- Objective
Extend the article on Imran Khan's removal as Pakistan's prime minister, picking up after its final sentence.

- Selected passage
Who is prime minister of Pakistan? Why Imran Khan was ousted, what happened, will Shahbaz Sharif replace him
The move has thrown Pakistan into political turmoil - what happens next?
Imran Khan in 2019 (Photo: Parker Song-Pool/Getty Images)
After a week of political turmoil, which saw prime minister Imran Khan ejected as leader, the Pakistan parliament is choosing its new premier.
Khan, the country's former cricket star turned politician, was ousted over the weekend following a no confidence vote, which he attempted to block.
The Pakistan Supreme Court ruled that he had no legal footing to do so, however, allowing the vote to go ahead on Saturday, which saw Khan lose comfortably.
Two more seats than what was required - 174 votes from a 342 national assembly - meant Pakistan was looking for a new prime minister in a crumbling economy.
Shahbaz Sharif, brother of disgraced former PM Nawaz Sharif, as among the leading contenders to succeed Khan.
Here is everything you need to know.
Who is Imran Khan?
Before entering politics, 69-year-old Khan was an international cricketer and captain of the Pakistan national cricket team, which he led to victory in the 1992 Cricket World Cup.
He was also chancellor of the University of Bradford from 2005 to 2014. He came into power in elections in 2018, securing 176 votes.
His Tehreek-e-Insaf party won the most seats, but fell short of an outright majority. It allied with independents to form a coalition.
But his win was mired in controversy and widespread accusations that the army helped his party to victory.
Khan acquired a reputation as a playboy during his cricketing years but has embraced conservative Islam after entering politics.
His first wife was the wealthy British heiress Jemima Goldsmith, whom he married in 1996.
He married his second wife, British journalist Rehman Khan, in 2015, but they divorced within a year. In 2018, he married his spiritual adviser, Bushra Maneka.

- Dataset rows
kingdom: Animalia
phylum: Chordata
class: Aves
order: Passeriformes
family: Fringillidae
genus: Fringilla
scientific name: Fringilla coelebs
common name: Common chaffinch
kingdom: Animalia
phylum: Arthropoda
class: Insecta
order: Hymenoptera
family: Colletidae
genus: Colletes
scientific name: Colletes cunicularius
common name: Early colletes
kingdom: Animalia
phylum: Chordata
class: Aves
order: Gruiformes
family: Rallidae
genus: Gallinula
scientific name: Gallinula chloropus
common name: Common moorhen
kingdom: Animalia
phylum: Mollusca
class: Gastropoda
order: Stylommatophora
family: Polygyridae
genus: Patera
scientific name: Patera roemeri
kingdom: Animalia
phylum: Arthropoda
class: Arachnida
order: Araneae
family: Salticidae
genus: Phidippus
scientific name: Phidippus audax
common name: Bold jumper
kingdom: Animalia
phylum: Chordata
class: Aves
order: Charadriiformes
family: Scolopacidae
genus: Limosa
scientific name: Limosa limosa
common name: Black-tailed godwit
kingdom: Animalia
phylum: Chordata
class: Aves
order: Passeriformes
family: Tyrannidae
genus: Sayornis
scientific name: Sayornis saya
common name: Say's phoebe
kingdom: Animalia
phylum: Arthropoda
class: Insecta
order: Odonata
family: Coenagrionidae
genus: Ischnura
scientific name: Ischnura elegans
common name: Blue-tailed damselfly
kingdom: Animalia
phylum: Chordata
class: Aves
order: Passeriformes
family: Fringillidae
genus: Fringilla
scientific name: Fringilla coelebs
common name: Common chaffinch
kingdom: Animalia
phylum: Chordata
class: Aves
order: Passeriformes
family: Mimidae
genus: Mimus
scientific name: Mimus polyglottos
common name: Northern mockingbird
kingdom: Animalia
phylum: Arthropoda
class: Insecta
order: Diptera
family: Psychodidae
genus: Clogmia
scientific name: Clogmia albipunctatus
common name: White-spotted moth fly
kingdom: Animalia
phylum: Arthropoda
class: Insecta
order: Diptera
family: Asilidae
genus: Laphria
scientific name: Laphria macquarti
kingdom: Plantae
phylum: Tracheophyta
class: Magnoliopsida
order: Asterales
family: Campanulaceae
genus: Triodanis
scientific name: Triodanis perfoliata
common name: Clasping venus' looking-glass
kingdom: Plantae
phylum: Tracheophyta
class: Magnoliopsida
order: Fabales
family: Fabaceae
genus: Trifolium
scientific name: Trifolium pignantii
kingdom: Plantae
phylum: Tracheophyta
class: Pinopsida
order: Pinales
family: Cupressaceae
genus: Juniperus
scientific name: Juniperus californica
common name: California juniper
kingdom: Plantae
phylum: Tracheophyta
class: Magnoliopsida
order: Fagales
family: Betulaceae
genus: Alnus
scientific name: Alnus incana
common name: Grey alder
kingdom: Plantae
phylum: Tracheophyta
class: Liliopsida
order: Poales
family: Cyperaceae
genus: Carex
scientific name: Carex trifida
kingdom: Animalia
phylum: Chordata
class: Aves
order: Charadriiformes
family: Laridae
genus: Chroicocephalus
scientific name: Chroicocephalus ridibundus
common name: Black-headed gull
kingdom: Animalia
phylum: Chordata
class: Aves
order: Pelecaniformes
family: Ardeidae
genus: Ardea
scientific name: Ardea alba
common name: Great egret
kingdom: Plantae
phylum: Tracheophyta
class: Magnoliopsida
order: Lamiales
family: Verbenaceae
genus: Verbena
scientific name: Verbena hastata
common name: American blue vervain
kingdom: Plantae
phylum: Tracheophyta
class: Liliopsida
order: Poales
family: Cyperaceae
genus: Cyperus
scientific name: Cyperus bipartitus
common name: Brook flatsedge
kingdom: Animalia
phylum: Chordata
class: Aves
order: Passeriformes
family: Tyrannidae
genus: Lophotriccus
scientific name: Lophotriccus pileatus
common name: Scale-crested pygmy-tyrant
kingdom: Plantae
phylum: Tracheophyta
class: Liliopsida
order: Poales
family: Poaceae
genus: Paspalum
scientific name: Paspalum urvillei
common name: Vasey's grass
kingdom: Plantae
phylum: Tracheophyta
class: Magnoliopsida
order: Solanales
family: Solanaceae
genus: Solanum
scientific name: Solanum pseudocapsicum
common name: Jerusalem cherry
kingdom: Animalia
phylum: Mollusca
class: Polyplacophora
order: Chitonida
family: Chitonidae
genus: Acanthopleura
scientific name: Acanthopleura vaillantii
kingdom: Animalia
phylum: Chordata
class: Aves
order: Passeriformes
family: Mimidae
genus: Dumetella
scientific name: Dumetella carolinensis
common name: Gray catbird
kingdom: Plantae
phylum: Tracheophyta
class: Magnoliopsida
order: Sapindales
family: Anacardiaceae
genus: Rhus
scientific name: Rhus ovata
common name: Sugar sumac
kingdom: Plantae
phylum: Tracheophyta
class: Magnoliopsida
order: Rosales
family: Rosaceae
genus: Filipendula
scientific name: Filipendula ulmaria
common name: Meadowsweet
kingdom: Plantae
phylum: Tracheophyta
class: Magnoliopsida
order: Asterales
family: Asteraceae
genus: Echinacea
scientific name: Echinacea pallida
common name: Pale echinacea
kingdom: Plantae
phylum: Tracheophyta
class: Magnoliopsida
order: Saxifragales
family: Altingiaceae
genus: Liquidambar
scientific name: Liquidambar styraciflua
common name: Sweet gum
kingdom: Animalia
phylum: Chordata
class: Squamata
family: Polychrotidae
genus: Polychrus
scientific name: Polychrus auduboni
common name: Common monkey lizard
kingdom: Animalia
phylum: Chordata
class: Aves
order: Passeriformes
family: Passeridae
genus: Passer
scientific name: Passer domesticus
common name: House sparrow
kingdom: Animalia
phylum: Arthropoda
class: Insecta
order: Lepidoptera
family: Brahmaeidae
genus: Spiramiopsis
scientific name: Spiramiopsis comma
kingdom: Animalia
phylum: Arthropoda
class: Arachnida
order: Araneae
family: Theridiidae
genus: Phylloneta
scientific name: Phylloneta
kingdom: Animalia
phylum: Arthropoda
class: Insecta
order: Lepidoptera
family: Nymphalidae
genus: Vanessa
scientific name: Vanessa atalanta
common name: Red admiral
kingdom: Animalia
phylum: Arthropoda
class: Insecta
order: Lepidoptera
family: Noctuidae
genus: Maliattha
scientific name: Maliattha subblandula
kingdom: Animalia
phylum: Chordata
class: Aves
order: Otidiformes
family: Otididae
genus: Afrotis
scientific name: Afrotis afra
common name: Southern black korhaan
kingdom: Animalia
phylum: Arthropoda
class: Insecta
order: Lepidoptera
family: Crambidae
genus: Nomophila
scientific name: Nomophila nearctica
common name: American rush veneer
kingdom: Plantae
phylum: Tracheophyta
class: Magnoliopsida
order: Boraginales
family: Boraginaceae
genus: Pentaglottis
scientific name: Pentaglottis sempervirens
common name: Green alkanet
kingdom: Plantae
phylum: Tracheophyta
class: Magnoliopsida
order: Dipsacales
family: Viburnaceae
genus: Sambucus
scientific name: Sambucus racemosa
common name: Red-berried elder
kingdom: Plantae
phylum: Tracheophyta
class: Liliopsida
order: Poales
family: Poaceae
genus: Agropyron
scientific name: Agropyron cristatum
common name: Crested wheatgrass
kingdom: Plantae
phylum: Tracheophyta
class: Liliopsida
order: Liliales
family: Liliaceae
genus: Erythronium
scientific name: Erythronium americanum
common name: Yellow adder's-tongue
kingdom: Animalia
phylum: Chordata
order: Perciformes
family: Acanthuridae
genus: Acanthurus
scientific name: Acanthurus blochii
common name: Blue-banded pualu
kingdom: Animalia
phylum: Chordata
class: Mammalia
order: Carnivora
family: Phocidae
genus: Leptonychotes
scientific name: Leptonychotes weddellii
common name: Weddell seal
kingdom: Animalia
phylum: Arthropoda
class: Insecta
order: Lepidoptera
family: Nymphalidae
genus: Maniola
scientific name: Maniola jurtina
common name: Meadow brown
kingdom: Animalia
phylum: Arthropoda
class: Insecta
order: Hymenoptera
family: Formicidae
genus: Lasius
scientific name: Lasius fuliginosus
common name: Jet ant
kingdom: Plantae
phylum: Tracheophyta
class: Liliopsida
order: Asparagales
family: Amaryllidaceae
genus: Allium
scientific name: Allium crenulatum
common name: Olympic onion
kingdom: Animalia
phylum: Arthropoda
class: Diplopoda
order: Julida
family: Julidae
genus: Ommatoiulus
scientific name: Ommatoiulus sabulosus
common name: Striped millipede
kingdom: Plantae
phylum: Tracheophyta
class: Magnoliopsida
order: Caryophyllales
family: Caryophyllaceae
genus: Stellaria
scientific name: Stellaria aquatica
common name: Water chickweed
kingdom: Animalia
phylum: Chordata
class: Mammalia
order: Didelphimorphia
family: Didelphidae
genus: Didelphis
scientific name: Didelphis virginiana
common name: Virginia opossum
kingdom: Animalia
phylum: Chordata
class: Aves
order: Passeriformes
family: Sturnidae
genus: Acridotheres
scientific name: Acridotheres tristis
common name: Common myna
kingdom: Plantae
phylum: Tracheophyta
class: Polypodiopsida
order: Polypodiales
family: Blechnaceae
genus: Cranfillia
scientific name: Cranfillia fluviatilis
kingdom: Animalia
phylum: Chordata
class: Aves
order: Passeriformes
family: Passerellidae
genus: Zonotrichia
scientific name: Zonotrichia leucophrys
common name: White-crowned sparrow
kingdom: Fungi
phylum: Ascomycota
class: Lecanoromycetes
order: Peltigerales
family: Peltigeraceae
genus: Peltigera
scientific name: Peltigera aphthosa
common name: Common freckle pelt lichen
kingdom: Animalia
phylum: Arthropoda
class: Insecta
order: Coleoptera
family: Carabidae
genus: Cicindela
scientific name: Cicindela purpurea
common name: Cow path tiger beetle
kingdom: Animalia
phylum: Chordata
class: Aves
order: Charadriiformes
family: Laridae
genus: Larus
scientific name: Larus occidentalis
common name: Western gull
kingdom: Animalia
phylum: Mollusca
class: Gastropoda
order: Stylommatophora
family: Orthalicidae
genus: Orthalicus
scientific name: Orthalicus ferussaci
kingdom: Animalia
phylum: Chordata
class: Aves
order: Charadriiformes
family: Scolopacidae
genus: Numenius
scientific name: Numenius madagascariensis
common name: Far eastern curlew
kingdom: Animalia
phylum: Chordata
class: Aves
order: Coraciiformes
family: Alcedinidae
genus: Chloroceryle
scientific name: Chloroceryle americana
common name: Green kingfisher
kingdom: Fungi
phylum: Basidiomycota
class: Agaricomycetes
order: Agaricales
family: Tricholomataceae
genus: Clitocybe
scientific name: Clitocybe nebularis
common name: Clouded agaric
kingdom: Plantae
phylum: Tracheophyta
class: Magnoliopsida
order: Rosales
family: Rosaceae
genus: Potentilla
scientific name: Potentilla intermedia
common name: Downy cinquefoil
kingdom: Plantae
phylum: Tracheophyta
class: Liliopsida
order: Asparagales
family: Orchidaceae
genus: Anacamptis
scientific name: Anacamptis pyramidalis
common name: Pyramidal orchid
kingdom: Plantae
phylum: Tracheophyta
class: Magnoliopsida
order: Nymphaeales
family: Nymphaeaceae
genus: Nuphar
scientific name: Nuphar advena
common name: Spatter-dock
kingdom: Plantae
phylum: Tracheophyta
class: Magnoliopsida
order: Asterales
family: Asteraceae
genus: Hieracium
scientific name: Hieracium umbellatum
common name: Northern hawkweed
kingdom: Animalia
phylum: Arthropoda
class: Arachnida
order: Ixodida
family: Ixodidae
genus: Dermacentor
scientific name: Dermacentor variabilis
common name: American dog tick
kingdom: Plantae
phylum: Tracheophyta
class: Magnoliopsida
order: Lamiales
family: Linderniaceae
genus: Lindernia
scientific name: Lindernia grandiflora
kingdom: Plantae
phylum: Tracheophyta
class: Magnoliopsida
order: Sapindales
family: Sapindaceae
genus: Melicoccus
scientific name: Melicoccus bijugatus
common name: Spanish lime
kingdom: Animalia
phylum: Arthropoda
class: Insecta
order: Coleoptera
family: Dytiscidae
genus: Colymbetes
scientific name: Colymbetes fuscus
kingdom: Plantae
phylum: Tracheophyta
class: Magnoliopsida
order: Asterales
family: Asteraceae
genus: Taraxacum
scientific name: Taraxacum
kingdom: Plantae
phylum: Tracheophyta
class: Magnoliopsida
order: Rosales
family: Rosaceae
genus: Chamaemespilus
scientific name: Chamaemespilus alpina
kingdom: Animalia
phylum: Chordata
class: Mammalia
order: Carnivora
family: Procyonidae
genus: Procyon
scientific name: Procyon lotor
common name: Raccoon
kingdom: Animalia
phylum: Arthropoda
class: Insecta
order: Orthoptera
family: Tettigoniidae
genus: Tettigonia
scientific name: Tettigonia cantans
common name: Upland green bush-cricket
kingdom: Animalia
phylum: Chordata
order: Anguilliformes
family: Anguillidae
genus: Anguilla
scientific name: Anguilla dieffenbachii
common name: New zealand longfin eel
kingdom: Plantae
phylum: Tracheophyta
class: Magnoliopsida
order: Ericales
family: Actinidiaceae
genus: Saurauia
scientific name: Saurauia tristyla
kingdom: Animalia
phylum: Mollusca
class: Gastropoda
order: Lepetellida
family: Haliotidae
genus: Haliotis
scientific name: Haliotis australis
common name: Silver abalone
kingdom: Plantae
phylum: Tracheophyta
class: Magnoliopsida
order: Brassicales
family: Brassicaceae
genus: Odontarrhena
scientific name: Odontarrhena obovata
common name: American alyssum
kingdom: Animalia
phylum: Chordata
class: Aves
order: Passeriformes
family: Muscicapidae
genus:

- In response
Khan emerged as a critic of the so-called war on terror after the 9/11 attacks, accusing the US of fuelling extremism by carrying out drone strikes in Pakistan that killed civilians.
He has also expressed support for a controversial law that makes blasphemy against Islam punishable by death, and critics in Pakistan have branded him “Taliban Khan”, accusing him of sympathising with extremists.
He has denied those charges, saying he was committed to defeating Islamic extremists and cultivating good relations with the US, which for years has demanded that Pakistan do more to combat militancy.
Why did he face a no-confidence vote?
Pakistani opposition legislators launched a no-confidence motion against Khan in parliament on Monday 28 March, hoping to oust Khan’s government amid accusations he has mismanaged the nation’s economy.
Shahbaz Sharif, the opposition leader in the National Assembly or lower house of the parliament, proposed the no-confidence motion against Khan.
Shortly after his election victory in 2018, Khan said Pakistan was in the worst economic condition it had seen, and pledged to cut government expenditure, end corruption and repatriate public funds.
The opposition blames Khan for high inflation that is hitting households, but his government is also credited with maintaining a foreign reserve account of $18 billion (£14 billion), bringing in a record $29 billion (£22 billion) last year from overseas Pakistanis; Khan’s anti-corruption reputation is credited with encouraging expatriate Pakistanis to send money home.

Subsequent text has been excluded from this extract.